▸ Work order 1
From the appeal opinion, quote word for word the passage between "Before L. HAND, CLARK, and" and "during the trial.", inclusive.

Appeal from the District Court of the United States for the Southern District of New York.
Before L. HAND, CLARK, and FRANK, Circuit Judges.
This is an appeal by William Mitchell from his conviction by a jury of the crime of transporting his own wife in interstate commerce for the purpose of prostitution and debauchery, in contravention of the White Slave Traffic Act of 1910, 18 U.S.C.A. § 398. The wife testified at length against him; and although there was some corroboration from others of certain details of her testimony, it is quite obvious that no conviction could be had without her evidence. The errors pressed on this appeal are that her testimony was not legally admissible against him, and that the court erroneously refused to allow him to dismiss his counsel during the trial.
The revolting details of the testimony given by the wife need not be stated here further than is necessary to set forth the legal question involved. She said that she met defendant during February, 1941, at a cafeteria in San Diego, California, where she was employed as a waitress, that she went out with him soon thereafter, and that on the third or fourth occasion she had intercourse with him.A short time thereafter he asked her to go out to work for him as a prostitute, since he needed the money, telling her of a certain hotel where he had made all the arrangements for her, and later actually bringing her to another place, where he again asked her to work as a prostitute. Each time she refused. He was arrested in April, 1941, for contributing to the delinquency of a minor, the charge being based on the fact that he had stayed in a hotel room with her overnight. As she would not testify against him, the charge was dismissed. He was, however, indicted for possession of marihuana, and was convicted. The night before his arrest he again urged her to go to work as a prostitute at the places previously suggested. While in jail he wrote her that he needed $100 for a lawyer and "You know what to do." Upon his release in June, 1941, he went to Albuquerque, New Mexico, since he had been directed by the court to leave the state when his sentence was served. In October, 1941, in response to a letter from defendant, she went to Albuquerque, where they were married. She then got together a total of $800 of her own money, which she gave to defendant; and they left for New York, arriving on October 21, 1941.

▸ Material for this task

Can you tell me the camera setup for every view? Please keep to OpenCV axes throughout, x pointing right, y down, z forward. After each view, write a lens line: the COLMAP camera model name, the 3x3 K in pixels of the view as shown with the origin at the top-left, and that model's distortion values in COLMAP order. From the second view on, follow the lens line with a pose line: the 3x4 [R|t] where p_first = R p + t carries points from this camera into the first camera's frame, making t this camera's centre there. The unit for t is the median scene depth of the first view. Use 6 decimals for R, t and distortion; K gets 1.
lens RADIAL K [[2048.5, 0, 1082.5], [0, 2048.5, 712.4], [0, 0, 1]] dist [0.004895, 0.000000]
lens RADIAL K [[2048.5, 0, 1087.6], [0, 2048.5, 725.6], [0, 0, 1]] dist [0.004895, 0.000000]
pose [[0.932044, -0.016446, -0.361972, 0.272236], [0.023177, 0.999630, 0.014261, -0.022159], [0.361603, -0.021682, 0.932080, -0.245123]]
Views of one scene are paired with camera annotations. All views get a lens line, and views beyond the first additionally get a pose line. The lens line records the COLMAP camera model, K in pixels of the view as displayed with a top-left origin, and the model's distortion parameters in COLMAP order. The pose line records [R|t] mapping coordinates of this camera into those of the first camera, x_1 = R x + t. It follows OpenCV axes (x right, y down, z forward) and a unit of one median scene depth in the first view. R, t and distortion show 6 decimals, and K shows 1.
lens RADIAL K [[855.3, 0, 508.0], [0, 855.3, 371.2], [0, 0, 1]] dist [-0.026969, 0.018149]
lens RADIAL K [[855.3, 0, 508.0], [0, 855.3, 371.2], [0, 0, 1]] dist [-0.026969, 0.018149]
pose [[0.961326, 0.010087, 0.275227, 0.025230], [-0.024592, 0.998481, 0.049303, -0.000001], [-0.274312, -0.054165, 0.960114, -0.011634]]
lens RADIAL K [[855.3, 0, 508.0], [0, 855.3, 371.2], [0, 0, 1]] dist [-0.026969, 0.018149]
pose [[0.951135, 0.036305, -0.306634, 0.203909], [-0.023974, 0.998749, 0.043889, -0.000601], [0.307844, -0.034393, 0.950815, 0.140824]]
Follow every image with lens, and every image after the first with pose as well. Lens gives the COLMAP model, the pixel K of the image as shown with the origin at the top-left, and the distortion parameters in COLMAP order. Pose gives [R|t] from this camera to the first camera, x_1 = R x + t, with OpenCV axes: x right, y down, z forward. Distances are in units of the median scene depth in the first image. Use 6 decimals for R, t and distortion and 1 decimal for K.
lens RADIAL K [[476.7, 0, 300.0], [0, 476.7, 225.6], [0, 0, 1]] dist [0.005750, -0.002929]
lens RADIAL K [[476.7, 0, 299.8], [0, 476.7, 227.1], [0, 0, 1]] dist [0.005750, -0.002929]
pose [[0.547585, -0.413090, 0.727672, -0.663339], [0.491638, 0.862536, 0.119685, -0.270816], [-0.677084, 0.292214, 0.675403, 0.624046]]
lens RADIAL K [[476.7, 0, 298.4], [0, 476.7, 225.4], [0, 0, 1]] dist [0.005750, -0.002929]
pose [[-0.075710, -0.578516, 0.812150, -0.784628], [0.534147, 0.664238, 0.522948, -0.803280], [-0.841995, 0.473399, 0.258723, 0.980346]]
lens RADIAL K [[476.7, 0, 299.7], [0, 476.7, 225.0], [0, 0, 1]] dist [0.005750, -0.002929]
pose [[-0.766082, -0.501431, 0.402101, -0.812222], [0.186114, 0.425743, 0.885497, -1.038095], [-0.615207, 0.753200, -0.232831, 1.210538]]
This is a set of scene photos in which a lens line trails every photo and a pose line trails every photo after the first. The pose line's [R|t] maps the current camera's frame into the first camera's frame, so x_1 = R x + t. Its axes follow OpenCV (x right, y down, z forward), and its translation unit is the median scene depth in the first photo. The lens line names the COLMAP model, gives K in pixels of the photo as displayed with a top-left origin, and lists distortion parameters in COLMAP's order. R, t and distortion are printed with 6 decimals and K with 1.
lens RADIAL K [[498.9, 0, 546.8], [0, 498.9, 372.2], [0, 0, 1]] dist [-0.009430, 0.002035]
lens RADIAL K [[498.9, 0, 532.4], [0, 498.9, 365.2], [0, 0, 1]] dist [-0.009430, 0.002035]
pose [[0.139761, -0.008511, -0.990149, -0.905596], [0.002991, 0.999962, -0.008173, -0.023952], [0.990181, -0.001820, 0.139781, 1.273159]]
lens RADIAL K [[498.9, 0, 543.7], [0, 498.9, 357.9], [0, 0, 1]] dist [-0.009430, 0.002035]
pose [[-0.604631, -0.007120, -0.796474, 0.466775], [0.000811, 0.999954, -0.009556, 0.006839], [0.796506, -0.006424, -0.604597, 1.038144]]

▸ Work order 2
Lay out the rows between the lines holding "Views of one" and "0.753200, -0.232831, 1.210538]]", inclusive, as a numbered list, leaving out any blank lines.

▸ Exercise solution 1
Before L. HAND, CLARK, and FRANK, Circuit Judges.
This is an appeal by William Mitchell from his conviction by a jury of the crime of transporting his own wife in interstate commerce for the purpose of prostitution and debauchery, in contravention of the White Slave Traffic Act of 1910, 18 U.S.C.A. § 398. The wife testified at length against him; and although there was some corroboration from others of certain details of her testimony, it is quite obvious that no conviction could be had without her evidence. The errors pressed on this appeal are that her testimony was not legally admissible against him, and that the court erroneously refused to allow him to dismiss his counsel during the trial.

▸ Exercise solution 2
1. Views of one scene are paired with camera annotations. All views get a lens line, and views beyond the first additionally get a pose line. The lens line records the COLMAP camera model, K in pixels of the view as displayed with a top-left origin, and the model's distortion parameters in COLMAP order. The pose line records [R|t] mapping coordinates of this camera into those of the first camera, x_1 = R x + t. It follows OpenCV axes (x right, y down, z forward) and a unit of one median scene depth in the first view. R, t and distortion show 6 decimals, and K shows 1.
2. lens RADIAL K [[855.3, 0, 508.0], [0, 855.3, 371.2], [0, 0, 1]] dist [-0.026969, 0.018149]
3. lens RADIAL K [[855.3, 0, 508.0], [0, 855.3, 371.2], [0, 0, 1]] dist [-0.026969, 0.018149]
4. pose [[0.961326, 0.010087, 0.275227, 0.025230], [-0.024592, 0.998481, 0.049303, -0.000001], [-0.274312, -0.054165, 0.960114, -0.011634]]
5. lens RADIAL K [[855.3, 0, 508.0], [0, 855.3, 371.2], [0, 0, 1]] dist [-0.026969, 0.018149]
6. pose [[0.951135, 0.036305, -0.306634, 0.203909], [-0.023974, 0.998749, 0.043889, -0.000601], [0.307844, -0.034393, 0.950815, 0.140824]]
7. Follow every image with lens, and every image after the first with pose as well. Lens gives the COLMAP model, the pixel K of the image as shown with the origin at the top-left, and the distortion parameters in COLMAP order. Pose gives [R|t] from this camera to the first camera, x_1 = R x + t, with OpenCV axes: x right, y down, z forward. Distances are in units of the median scene depth in the first image. Use 6 decimals for R, t and distortion and 1 decimal for K.
8. lens RADIAL K [[476.7, 0, 300.0], [0, 476.7, 225.6], [0, 0, 1]] dist [0.005750, -0.002929]
9. lens RADIAL K [[476.7, 0, 299.8], [0, 476.7, 227.1], [0, 0, 1]] dist [0.005750, -0.002929]
10. pose [[0.547585, -0.413090, 0.727672, -0.663339], [0.491638, 0.862536, 0.119685, -0.270816], [-0.677084, 0.292214, 0.675403, 0.624046]]
11. lens RADIAL K [[476.7, 0, 298.4], [0, 476.7, 225.4], [0, 0, 1]] dist [0.005750, -0.002929]
12. pose [[-0.075710, -0.578516, 0.812150, -0.784628], [0.534147, 0.664238, 0.522948, -0.803280], [-0.841995, 0.473399, 0.258723, 0.980346]]
13. lens RADIAL K [[476.7, 0, 299.7], [0, 476.7, 225.0], [0, 0, 1]] dist [0.005750, -0.002929]
14. pose [[-0.766082, -0.501431, 0.402101, -0.812222], [0.186114, 0.425743, 0.885497, -1.038095], [-0.615207, 0.753200, -0.232831, 1.210538]]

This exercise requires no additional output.